(Saved entries)
★ ★ ★

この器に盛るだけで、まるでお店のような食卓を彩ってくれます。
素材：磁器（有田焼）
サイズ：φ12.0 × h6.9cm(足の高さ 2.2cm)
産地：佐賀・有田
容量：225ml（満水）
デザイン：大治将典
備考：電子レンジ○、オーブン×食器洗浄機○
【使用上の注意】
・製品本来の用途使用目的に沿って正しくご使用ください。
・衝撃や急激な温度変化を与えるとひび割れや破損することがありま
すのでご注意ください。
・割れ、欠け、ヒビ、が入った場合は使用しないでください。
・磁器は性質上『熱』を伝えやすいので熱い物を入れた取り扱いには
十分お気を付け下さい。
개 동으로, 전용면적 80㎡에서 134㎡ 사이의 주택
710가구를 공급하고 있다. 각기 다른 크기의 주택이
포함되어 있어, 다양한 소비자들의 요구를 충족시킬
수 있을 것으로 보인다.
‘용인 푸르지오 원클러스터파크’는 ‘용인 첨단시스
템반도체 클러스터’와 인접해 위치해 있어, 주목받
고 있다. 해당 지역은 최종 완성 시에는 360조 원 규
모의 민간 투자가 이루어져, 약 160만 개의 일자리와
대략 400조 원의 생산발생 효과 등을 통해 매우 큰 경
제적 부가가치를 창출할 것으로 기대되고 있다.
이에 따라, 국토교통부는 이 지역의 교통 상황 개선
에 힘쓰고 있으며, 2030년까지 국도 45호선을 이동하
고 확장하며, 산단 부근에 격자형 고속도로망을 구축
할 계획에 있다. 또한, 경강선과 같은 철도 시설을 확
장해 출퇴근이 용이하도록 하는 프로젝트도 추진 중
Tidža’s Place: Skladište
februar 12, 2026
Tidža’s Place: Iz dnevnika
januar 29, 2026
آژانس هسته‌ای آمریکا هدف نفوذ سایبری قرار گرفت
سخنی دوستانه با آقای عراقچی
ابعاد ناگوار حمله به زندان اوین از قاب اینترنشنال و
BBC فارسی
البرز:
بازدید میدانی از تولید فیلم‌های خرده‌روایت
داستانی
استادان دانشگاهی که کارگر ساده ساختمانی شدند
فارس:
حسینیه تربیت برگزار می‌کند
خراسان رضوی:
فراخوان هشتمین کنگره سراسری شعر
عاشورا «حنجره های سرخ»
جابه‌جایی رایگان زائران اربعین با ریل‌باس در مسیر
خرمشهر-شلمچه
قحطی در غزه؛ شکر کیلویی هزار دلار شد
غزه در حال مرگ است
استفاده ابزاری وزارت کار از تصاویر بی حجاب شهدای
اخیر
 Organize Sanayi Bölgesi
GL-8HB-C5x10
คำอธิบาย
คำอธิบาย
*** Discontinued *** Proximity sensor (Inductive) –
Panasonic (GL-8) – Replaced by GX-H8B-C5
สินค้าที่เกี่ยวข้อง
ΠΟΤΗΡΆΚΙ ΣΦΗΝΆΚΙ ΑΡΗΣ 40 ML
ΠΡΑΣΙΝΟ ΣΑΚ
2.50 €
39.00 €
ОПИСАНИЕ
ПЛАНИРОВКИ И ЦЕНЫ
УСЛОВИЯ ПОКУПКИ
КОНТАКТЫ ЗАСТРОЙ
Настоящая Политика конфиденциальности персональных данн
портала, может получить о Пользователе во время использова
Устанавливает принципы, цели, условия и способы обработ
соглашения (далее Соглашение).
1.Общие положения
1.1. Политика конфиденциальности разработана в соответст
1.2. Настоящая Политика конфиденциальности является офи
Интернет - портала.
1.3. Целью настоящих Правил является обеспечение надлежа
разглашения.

★ ★ ★

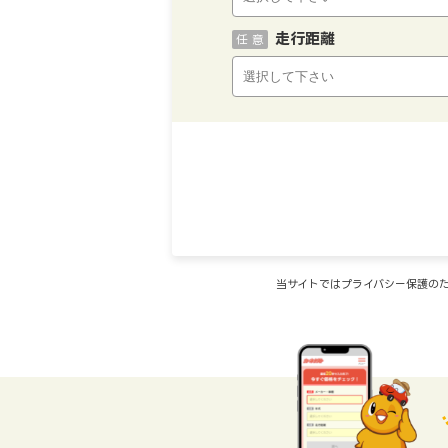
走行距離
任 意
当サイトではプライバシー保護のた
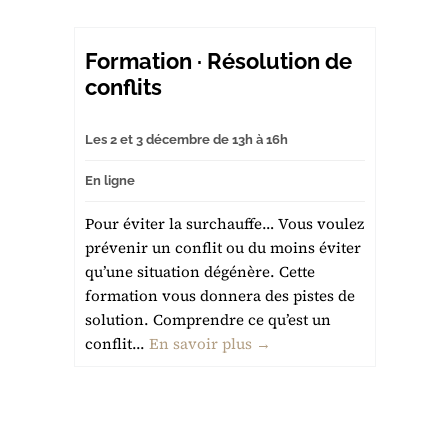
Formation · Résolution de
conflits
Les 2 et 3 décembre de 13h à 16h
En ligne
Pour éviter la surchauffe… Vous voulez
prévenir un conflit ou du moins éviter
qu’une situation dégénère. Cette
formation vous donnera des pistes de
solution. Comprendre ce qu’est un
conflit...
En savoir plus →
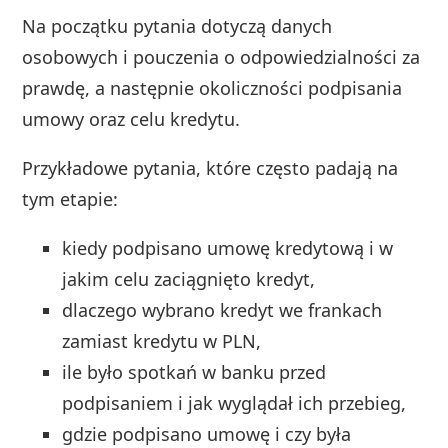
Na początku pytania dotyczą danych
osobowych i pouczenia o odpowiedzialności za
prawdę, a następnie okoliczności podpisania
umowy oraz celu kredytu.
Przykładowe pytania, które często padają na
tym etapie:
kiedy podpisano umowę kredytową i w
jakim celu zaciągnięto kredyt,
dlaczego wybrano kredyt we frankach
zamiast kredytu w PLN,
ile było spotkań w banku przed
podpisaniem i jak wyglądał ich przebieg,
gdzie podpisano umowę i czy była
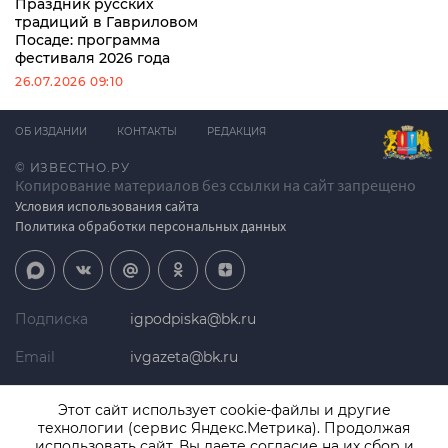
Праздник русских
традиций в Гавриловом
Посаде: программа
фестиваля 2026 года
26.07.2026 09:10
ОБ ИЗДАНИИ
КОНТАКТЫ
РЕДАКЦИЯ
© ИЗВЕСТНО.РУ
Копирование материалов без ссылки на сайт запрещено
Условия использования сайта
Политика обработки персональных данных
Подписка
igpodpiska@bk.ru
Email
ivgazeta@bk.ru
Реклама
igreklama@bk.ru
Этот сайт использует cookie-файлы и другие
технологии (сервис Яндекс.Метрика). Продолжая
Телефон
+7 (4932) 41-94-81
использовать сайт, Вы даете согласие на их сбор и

★ ★ ★

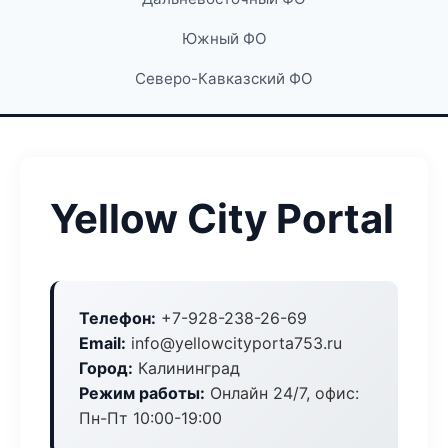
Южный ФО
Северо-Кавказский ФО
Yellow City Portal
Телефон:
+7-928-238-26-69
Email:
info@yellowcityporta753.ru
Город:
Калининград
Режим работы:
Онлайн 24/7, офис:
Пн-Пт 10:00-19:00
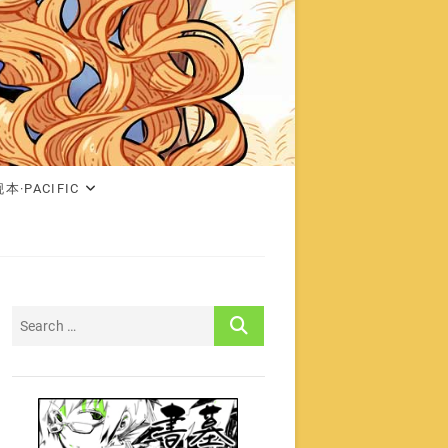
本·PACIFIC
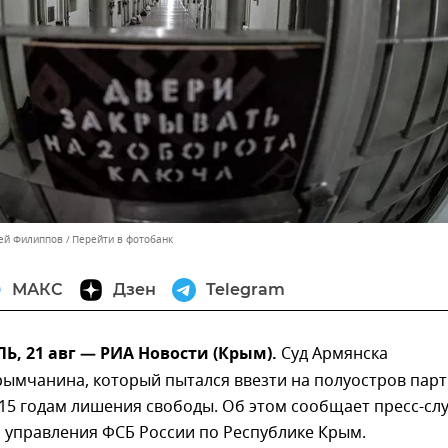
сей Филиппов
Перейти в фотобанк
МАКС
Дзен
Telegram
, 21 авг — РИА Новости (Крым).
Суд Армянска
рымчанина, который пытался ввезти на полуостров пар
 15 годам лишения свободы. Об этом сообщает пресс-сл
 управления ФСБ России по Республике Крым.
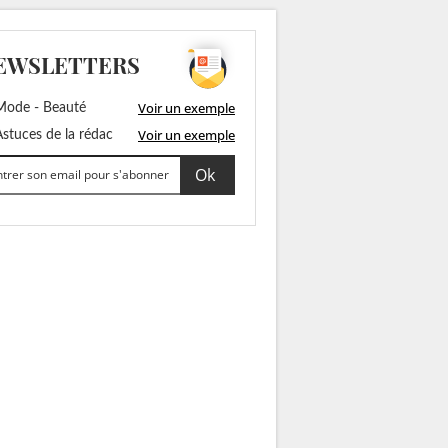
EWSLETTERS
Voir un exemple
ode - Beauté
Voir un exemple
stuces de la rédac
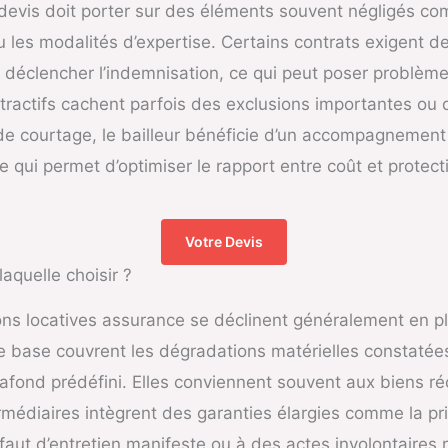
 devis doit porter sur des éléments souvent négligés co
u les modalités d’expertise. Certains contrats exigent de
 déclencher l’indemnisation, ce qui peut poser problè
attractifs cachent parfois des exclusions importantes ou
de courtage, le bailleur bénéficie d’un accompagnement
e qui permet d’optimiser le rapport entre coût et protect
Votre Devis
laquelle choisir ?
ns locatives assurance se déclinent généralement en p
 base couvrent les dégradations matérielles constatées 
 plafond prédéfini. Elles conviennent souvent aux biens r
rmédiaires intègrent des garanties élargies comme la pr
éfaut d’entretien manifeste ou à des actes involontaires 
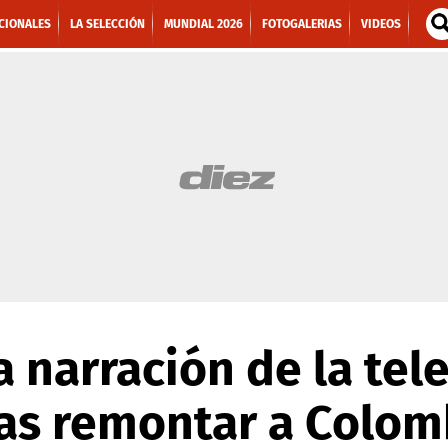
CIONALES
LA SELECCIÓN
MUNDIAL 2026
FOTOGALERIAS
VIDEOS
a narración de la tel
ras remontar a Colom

★ ★ ★

**Work instructions:**
Present the lines of the records above as a Markdown table with the columns "No." and "Text". Start with the line that contains "сей Филиппов" and go on through the line that contains "stuces de la rédac", leaving out blank lines and pictures.

**Finished exercise:**
| No. | Text |
|---|---|
| 1 | сей Филиппов |
| 2 | Перейти в фотобанк |
| 3 | МАКС |
| 4 | Дзен |
| 5 | Telegram |
| 6 | , 21 авг — РИА Новости (Крым). |
| 7 | Суд Армянска |
| 8 | рымчанина, который пытался ввезти на полуостров пар |
| 9 |  15 годам лишения свободы. Об этом сообщает пресс-сл |
| 10 |  управления ФСБ России по Республике Крым. |
| 11 | EWSLETTERS |
| 12 | Voir un exemple |
| 13 | ode - Beauté |
| 14 | Voir un exemple |
| 15 | stuces de la rédac |